DATA SUPPLIED: Begin

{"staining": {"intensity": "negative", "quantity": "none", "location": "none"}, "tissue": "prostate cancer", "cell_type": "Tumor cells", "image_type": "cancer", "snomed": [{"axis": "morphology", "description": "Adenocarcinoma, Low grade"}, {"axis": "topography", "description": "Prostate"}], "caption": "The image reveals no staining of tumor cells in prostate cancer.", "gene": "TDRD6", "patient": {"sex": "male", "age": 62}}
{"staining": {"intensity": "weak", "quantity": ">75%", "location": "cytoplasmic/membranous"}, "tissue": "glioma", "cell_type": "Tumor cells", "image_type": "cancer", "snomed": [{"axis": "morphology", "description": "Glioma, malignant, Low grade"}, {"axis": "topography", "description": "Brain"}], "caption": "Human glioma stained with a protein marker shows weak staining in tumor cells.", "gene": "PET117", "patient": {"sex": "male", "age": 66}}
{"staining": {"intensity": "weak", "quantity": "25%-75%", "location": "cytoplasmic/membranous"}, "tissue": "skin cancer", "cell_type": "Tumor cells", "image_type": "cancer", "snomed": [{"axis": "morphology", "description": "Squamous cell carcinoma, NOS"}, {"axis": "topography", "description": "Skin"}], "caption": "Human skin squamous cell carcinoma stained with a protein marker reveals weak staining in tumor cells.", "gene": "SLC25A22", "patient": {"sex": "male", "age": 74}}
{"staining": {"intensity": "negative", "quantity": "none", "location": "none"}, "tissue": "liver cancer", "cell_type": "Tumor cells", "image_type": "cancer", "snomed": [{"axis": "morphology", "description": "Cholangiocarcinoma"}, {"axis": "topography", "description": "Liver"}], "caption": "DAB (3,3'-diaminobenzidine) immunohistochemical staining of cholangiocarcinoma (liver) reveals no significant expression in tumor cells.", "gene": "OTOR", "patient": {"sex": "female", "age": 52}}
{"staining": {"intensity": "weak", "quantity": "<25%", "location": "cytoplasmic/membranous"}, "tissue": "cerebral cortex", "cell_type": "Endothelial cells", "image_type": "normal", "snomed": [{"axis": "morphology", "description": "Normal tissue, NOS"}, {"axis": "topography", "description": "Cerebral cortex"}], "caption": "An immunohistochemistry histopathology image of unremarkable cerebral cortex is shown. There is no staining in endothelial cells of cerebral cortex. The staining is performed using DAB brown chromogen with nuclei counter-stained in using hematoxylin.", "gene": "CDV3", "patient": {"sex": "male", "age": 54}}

DATA SUPPLIED: End

PROBLEM DESCRIPTION:
The lines to copy run from the first line of the entries to the line containing "glioma stained with"; copy them exactly and output nothing else.

REPLY TO THE EXERCISE:
{"staining": {"intensity": "negative", "quantity": "none", "location": "none"}, "tissue": "prostate cancer", "cell_type": "Tumor cells", "image_type": "cancer", "snomed": [{"axis": "morphology", "description": "Adenocarcinoma, Low grade"}, {"axis": "topography", "description": "Prostate"}], "caption": "The image reveals no staining of tumor cells in prostate cancer.", "gene": "TDRD6", "patient": {"sex": "male", "age": 62}}
{"staining": {"intensity": "weak", "quantity": ">75%", "location": "cytoplasmic/membranous"}, "tissue": "glioma", "cell_type": "Tumor cells", "image_type": "cancer", "snomed": [{"axis": "morphology", "description": "Glioma, malignant, Low grade"}, {"axis": "topography", "description": "Brain"}], "caption": "Human glioma stained with a protein marker shows weak staining in tumor cells.", "gene": "PET117", "patient": {"sex": "male", "age": 66}}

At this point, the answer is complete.